Las luces del atardecer se apagan cuando una canción suena dentro de mí. Bailo sin miedo. La escucho cada vez más alta. Las luces y colores me rodean. Estoy cansada y los pies se me han roto de tanto bailar. Pero aún así la canción retumba dentro de la cabeza cada vez más fuerte hasta volverme loca. Los colores intensos que antes impregnaban todo han desaparecido. De repente, la estancia se queda sin luz. Entonces caigo al suelo y veo como poco a poco una sombra lo cubre todo. Ya nada brilla. Sólo estamos la oscuridad y yo. La vida se ha ido. La música ha parado. Ahora queda un vacío profundo que lo llena todo.

Veo una luz en la lejanía, que hace de antorcha en la lobreguez. Se asemeja a una bola de fuego incandescente. Mis ojos están seducidos por ella. Me levanto con cuidado del suelo. Me dirijo hacia la luz que es como un imán y yo soy el metal atraído por su resplandor. Cuando ya estoy cerca de sus rayos siento como una paz interior. Entonces, para tocarlos, alargo mi mano que la envuelve fulgor. En ese instante, deseé sumergirme en ellos y no sentir más miedo por estar cubierta de tiniebla.

Me siento viva. La luz resplandece dentro de mí. Me transporta a un lugar lejano de aquí, donde hay un prado enorme lleno de flores de diversos colores, lirios, narcisos y dedaleras, en los bosques de abetos en el pirineo. Es un paisaje conocido para mí, porque es allí donde había pasado varios veranos cuando era pequeña.

No siento miedo. Sólo quiero correr por los prados y olvidar lo sucedido. Sentir el aíre en las mejillas y la hierba en los pies. Los ciervos y los caballos corren libremente conmigo. Los abejorros y avispas zumbaban con el aleteo de sus alas diminutas, los cuales se dedican a sobrevolar las flores y germinarlas. Mientras las pequeñas hormigas corretean entre la hierba alta en busca de comida y yo corro entre entre el esplendor del prado verde.

—¿Qué hago allí? —Me preguntó y entonces, me paró en seco.

Una tormenta lo cubre todo. La lluvia y la neblina no me dejaba ver por donde caminaba. Sólo veía  el agua caer.  En ese momento, aparece una sombra que me coge y me saca de la tormenta. Me tropecé contra una piedra y me caigo al suelo. Cuando mire hacia arriba la sombra se había convertido en la figura de un hombre. Su cara está translúcida no la distingo bien, pero siento su presencia.

—¡Despierta, tienes que huir! —dijo una voz proveniente de él.

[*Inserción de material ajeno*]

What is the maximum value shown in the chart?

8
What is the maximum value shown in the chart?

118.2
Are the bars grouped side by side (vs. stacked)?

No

En ese mismo instante, su cara se convirtió en la de alguien familiar. Sus ojos azules se reflejan en mis gafas y su pelo negro me recuerda al mio propio. En ese momento, me viene a la mente el rostro de mi padre. Es ahí, cuando despierto. Estoy repleta de sangre que proviene del costado.

Se ha borrado todo lo ocurrido con anterioridad en mi mente. Sólo sé que tengo que huir de allí. Corro por las calles sin aliento  la herida no deja de sangrar. Miro hacía atrás esperando que apareciera el asesino. Entonces,  me dije:  ¡no puedo más! y caí al suelo agotada.

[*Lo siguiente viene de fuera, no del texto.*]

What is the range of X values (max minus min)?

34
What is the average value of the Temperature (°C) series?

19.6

Me miro las manos. Están teñidas de rojo carmesí. En ese momento la memoria empieza a resurgir. Estoy en una habitación completamente sóla. Por supuesto, esa maldita sombra que me persigue por toda la estancia y entonces la mato sin piedad.

—¡¡Oh no mi padre!!, lo he matado. La herida me la hizo él,  intentando defenderse.

—¿¡Dios mío qué hecho!?— dije gritando, desmoralizada.